▶ _PROBLEM STATEMENT_
Could you repeat all of the entries exactly, leaving out any pictures?

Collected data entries
- Opening Delimiter -

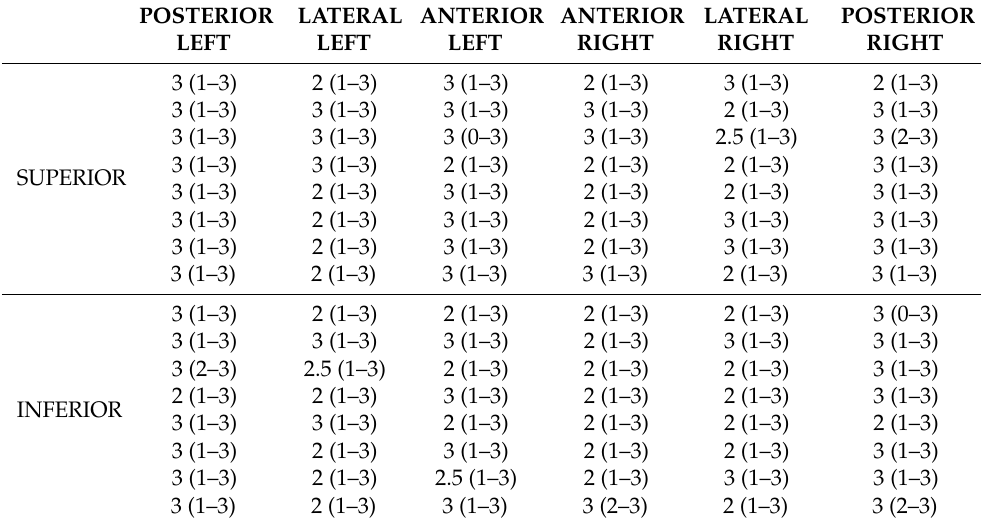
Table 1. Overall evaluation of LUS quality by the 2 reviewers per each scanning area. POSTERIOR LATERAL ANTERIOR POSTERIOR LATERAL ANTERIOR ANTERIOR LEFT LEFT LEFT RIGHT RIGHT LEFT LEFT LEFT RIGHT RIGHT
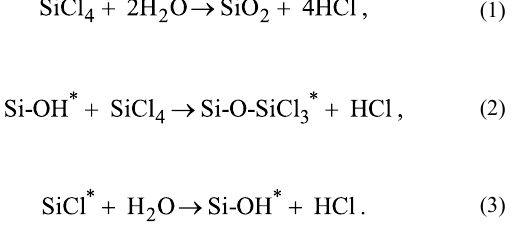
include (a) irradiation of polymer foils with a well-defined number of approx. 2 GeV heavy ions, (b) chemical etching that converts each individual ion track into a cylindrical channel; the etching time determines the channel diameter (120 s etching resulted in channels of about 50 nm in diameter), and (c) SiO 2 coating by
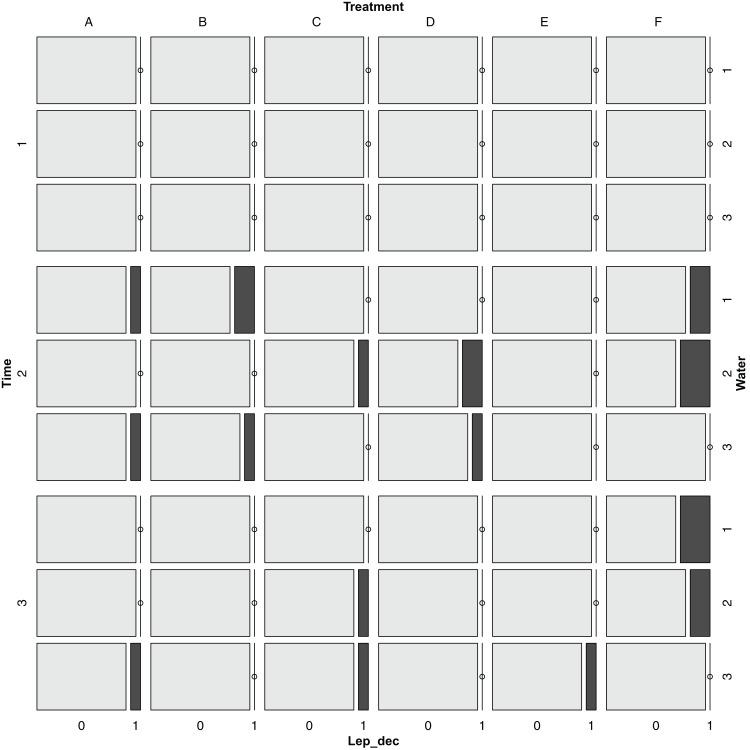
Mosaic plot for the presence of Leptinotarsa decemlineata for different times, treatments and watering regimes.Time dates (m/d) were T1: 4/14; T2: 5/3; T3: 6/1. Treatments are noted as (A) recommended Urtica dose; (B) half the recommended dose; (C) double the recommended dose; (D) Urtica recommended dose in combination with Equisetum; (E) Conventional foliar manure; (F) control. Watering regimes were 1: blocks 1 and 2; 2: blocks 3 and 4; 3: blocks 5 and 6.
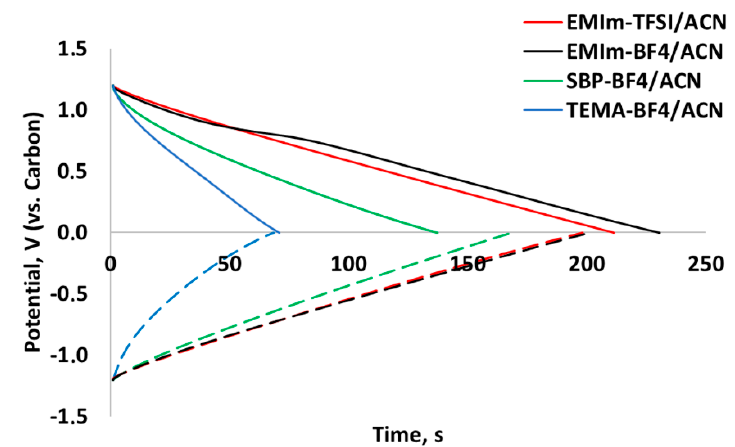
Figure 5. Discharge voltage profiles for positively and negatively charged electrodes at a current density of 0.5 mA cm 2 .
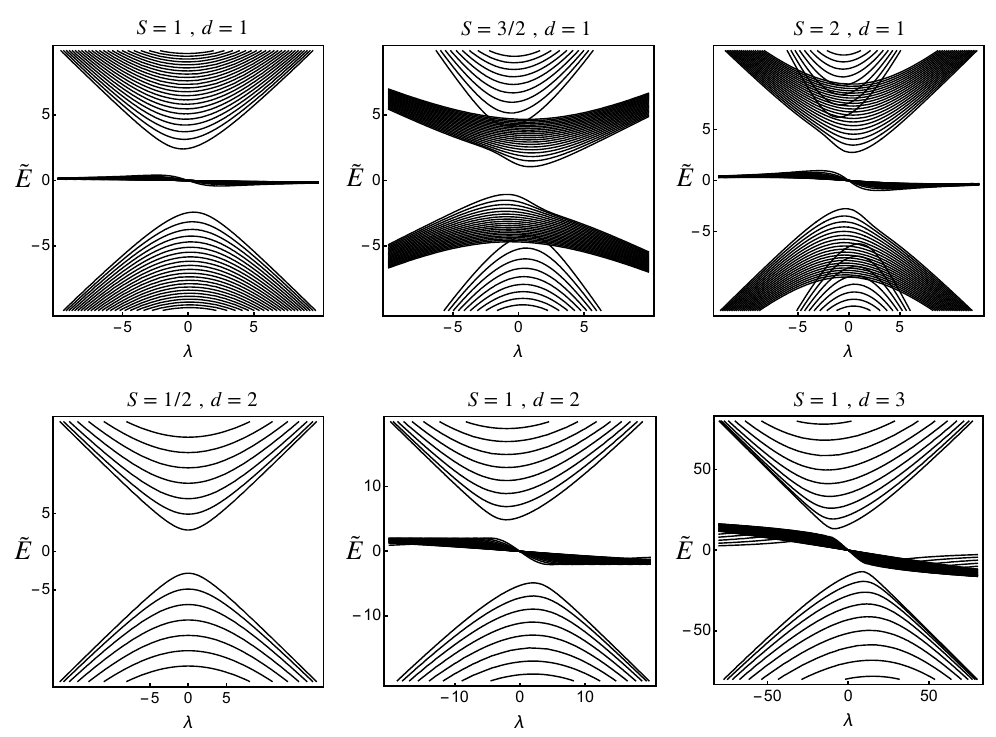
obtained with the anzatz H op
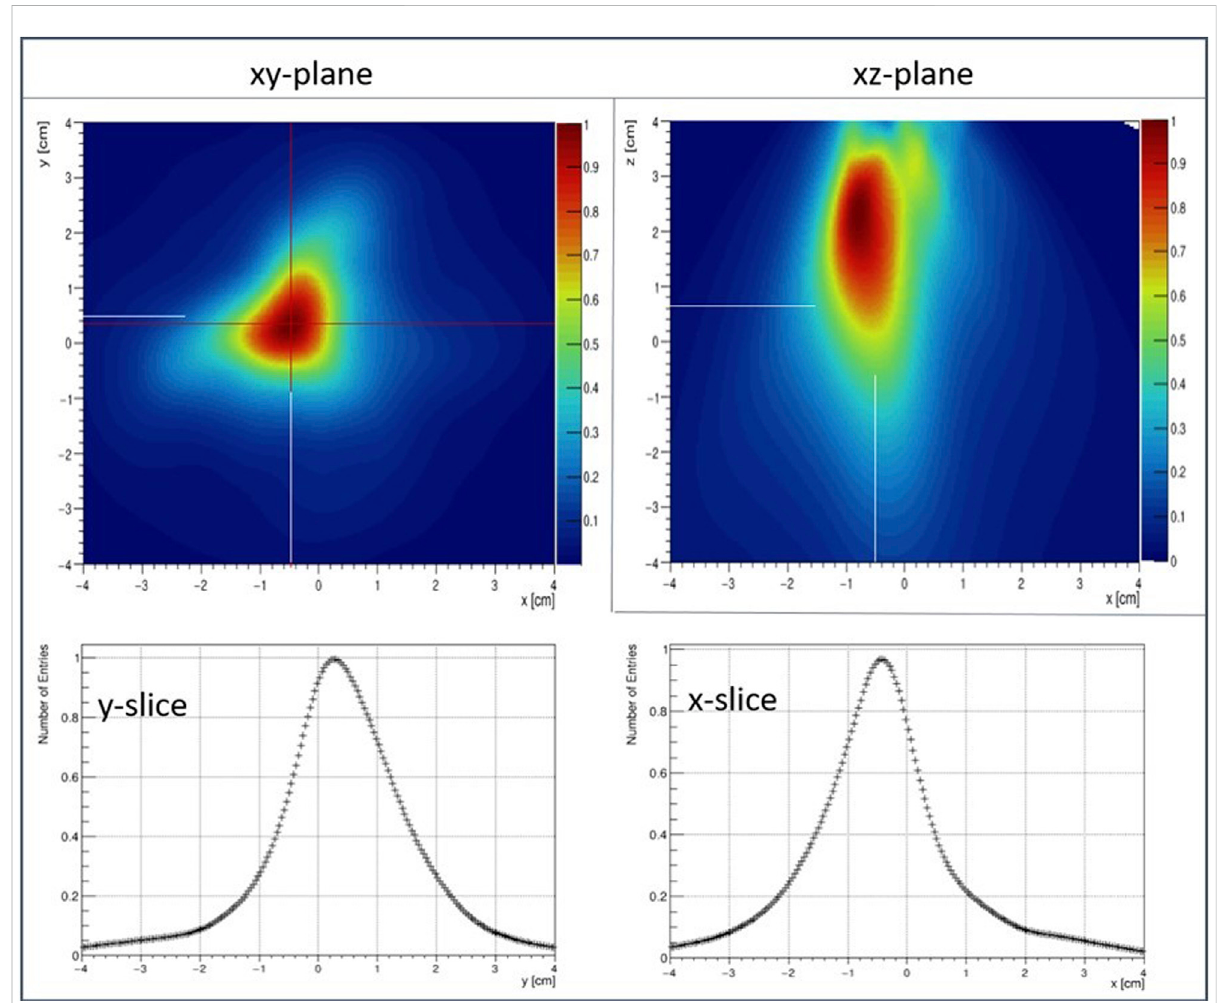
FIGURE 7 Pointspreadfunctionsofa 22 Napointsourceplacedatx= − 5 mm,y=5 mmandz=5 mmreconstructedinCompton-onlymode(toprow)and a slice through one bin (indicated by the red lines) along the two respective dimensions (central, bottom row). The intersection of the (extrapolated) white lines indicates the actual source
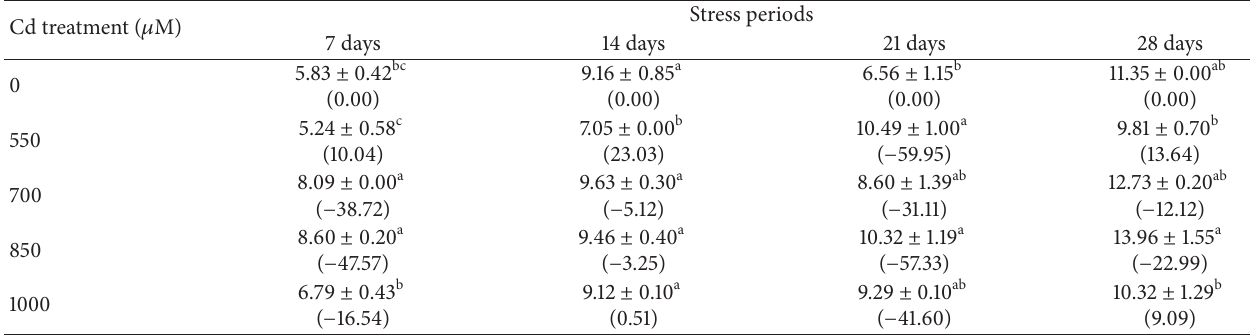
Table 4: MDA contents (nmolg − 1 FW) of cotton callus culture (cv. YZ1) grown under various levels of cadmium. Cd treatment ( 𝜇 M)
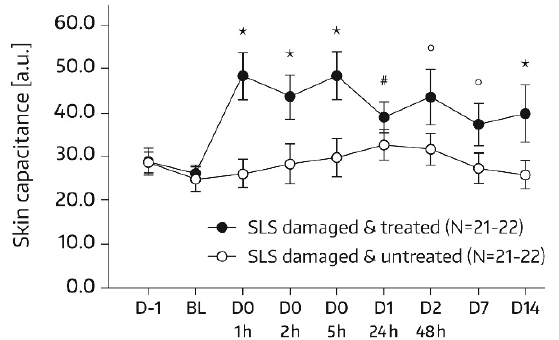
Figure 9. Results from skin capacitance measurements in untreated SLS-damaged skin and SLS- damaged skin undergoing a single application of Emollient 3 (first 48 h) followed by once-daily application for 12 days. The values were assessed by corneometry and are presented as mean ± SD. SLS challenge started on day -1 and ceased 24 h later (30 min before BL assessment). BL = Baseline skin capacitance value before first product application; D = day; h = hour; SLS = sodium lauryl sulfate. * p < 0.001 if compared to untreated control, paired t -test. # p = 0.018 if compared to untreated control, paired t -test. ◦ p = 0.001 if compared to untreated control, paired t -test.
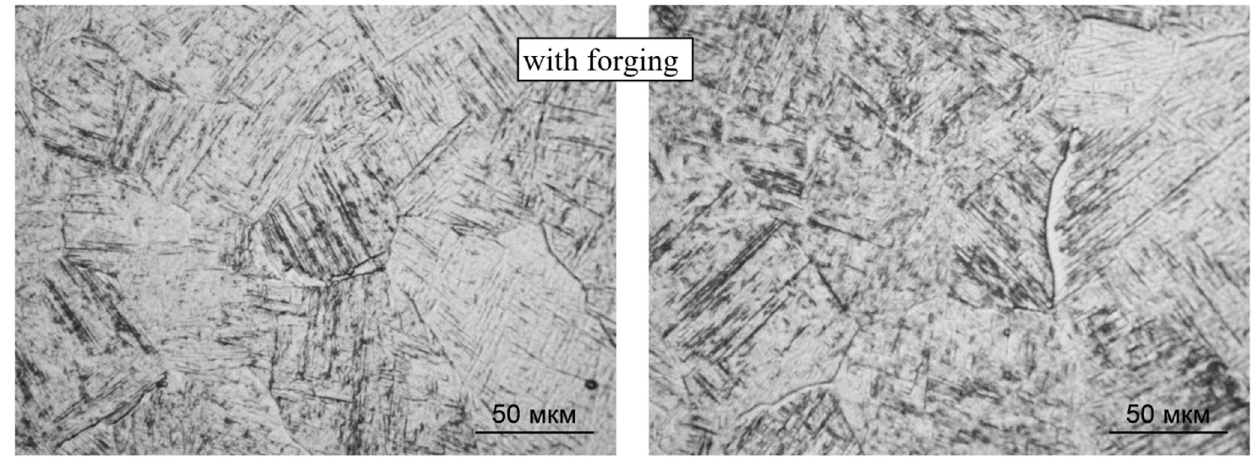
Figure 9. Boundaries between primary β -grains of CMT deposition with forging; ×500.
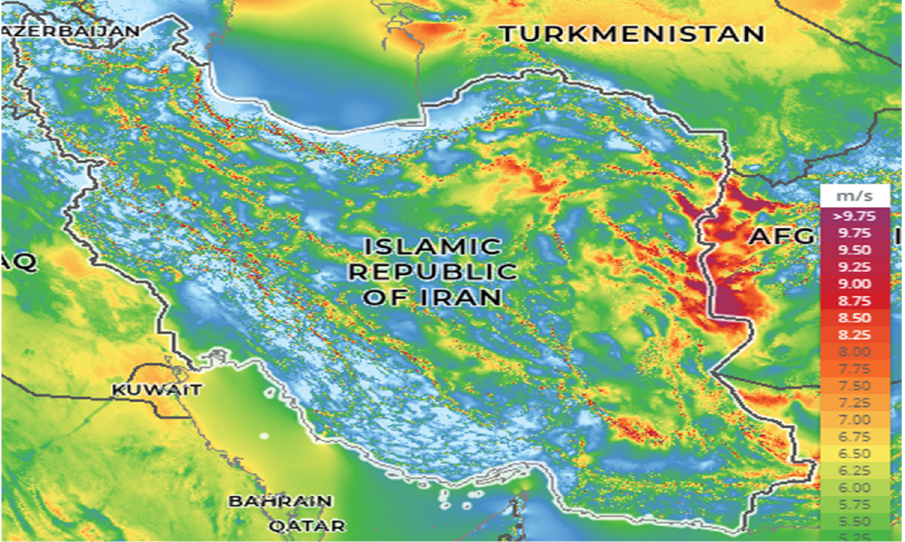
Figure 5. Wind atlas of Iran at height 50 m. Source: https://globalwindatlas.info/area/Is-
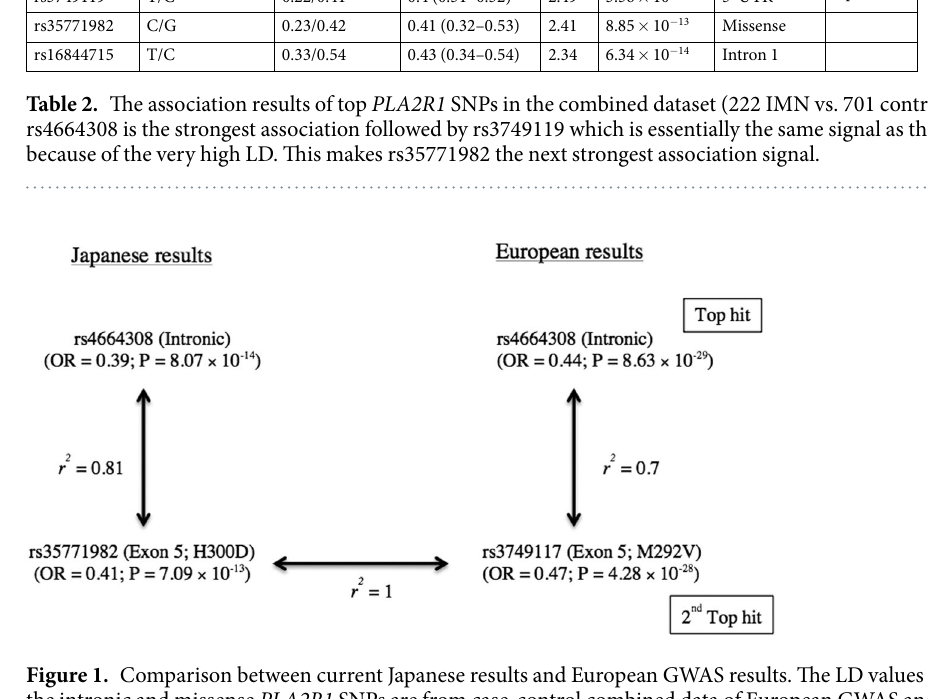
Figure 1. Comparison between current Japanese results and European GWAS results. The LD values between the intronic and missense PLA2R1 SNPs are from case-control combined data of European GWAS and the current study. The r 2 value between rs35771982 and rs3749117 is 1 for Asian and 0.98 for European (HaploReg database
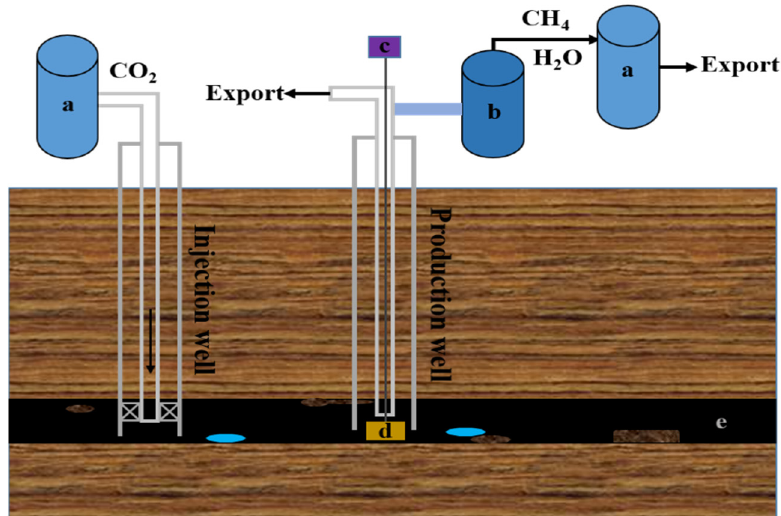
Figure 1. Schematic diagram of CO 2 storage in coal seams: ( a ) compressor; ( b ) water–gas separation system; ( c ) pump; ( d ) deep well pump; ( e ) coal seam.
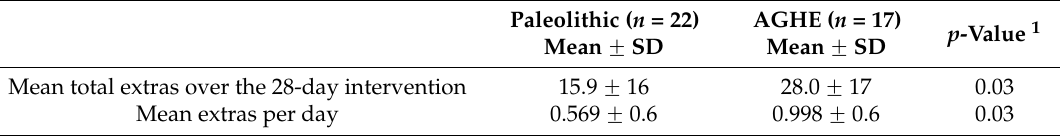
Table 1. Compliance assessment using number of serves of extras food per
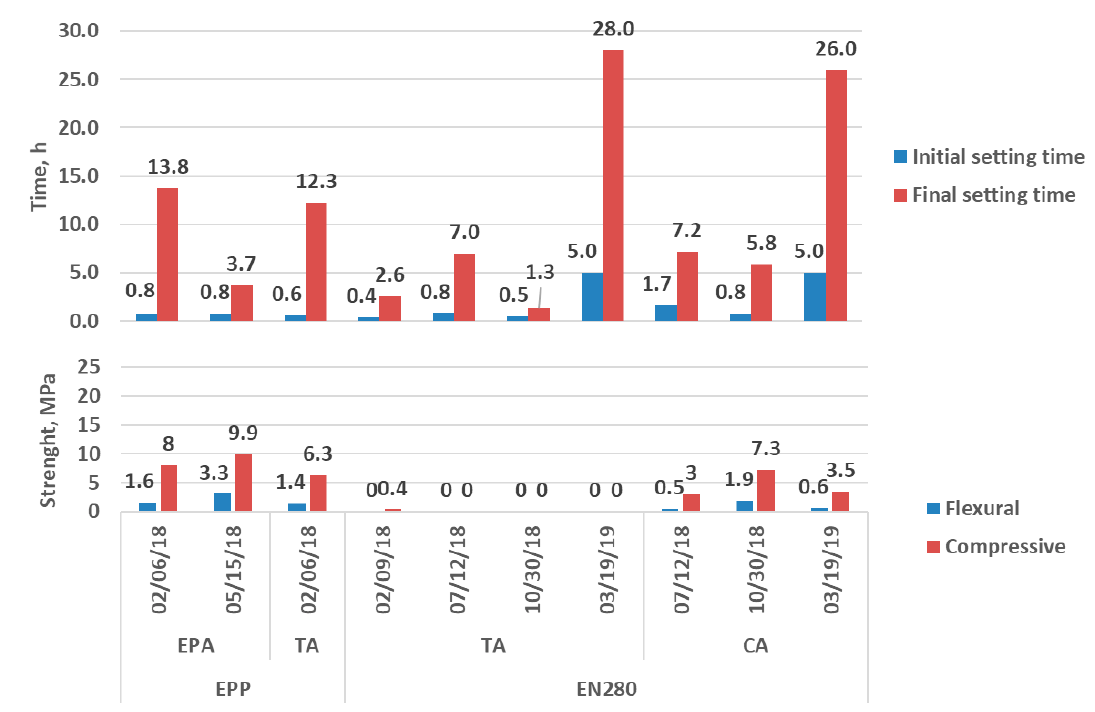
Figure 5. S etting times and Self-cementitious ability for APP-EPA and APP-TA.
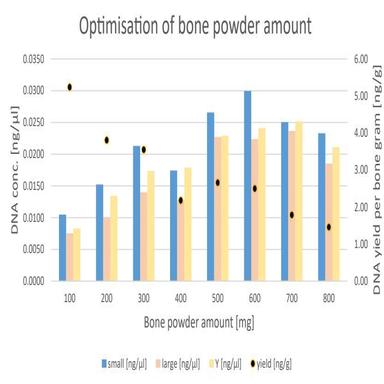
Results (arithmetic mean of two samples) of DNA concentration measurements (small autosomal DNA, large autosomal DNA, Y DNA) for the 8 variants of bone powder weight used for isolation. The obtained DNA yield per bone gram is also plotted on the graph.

- Closing Delimiter -

▶ _EXERCISE RESPONSE_
Table 1. Overall evaluation of LUS quality by the 2 reviewers per each scanning area. POSTERIOR LATERAL ANTERIOR POSTERIOR LATERAL ANTERIOR ANTERIOR LEFT LEFT LEFT RIGHT RIGHT LEFT LEFT LEFT RIGHT RIGHT
include (a) irradiation of polymer foils with a well-defined number of approx. 2 GeV heavy ions, (b) chemical etching that converts each individual ion track into a cylindrical channel; the etching time determines the channel diameter (120 s etching resulted in channels of about 50 nm in diameter), and (c) SiO 2 coating by
Mosaic plot for the presence of Leptinotarsa decemlineata for different times, treatments and watering regimes.Time dates (m/d) were T1: 4/14; T2: 5/3; T3: 6/1. Treatments are noted as (A) recommended Urtica dose; (B) half the recommended dose; (C) double the recommended dose; (D) Urtica recommended dose in combination with Equisetum; (E) Conventional foliar manure; (F) control. Watering regimes were 1: blocks 1 and 2; 2: blocks 3 and 4; 3: blocks 5 and 6.
Figure 5. Discharge voltage profiles for positively and negatively charged electrodes at a current density of 0.5 mA cm 2 .
obtained with the anzatz H op
FIGURE 7 Pointspreadfunctionsofa 22 Napointsourceplacedatx= − 5 mm,y=5 mmandz=5 mmreconstructedinCompton-onlymode(toprow)and a slice through one bin (indicated by the red lines) along the two respective dimensions (central, bottom row). The intersection of the (extrapolated) white lines indicates the actual source
Table 4: MDA contents (nmolg − 1 FW) of cotton callus culture (cv. YZ1) grown under various levels of cadmium. Cd treatment ( 𝜇 M)
Figure 9. Results from skin capacitance measurements in untreated SLS-damaged skin and SLS- damaged skin undergoing a single application of Emollient 3 (first 48 h) followed by once-daily application for 12 days. The values were assessed by corneometry and are presented as mean ± SD. SLS challenge started on day -1 and ceased 24 h later (30 min before BL assessment). BL = Baseline skin capacitance value before first product application; D = day; h = hour; SLS = sodium lauryl sulfate. * p < 0.001 if compared to untreated control, paired t -test. # p = 0.018 if compared to untreated control, paired t -test. ◦ p = 0.001 if compared to untreated control, paired t -test.
Figure 9. Boundaries between primary β -grains of CMT deposition with forging; ×500.
Figure 5. Wind atlas of Iran at height 50 m. Source: https://globalwindatlas.info/area/Is-
Figure 1. Comparison between current Japanese results and European GWAS results. The LD values between the intronic and missense PLA2R1 SNPs are from case-control combined data of European GWAS and the current study. The r 2 value between rs35771982 and rs3749117 is 1 for Asian and 0.98 for European (HaploReg database
Figure 1. Schematic diagram of CO 2 storage in coal seams: ( a ) compressor; ( b ) water–gas separation system; ( c ) pump; ( d ) deep well pump; ( e ) coal seam.
Table 1. Compliance assessment using number of serves of extras food per
Figure 5. S etting times and Self-cementitious ability for APP-EPA and APP-TA.
Results (arithmetic mean of two samples) of DNA concentration measurements (small autosomal DNA, large autosomal DNA, Y DNA) for the 8 variants of bone powder weight used for isolation. The obtained DNA yield per bone gram is also plotted on the graph.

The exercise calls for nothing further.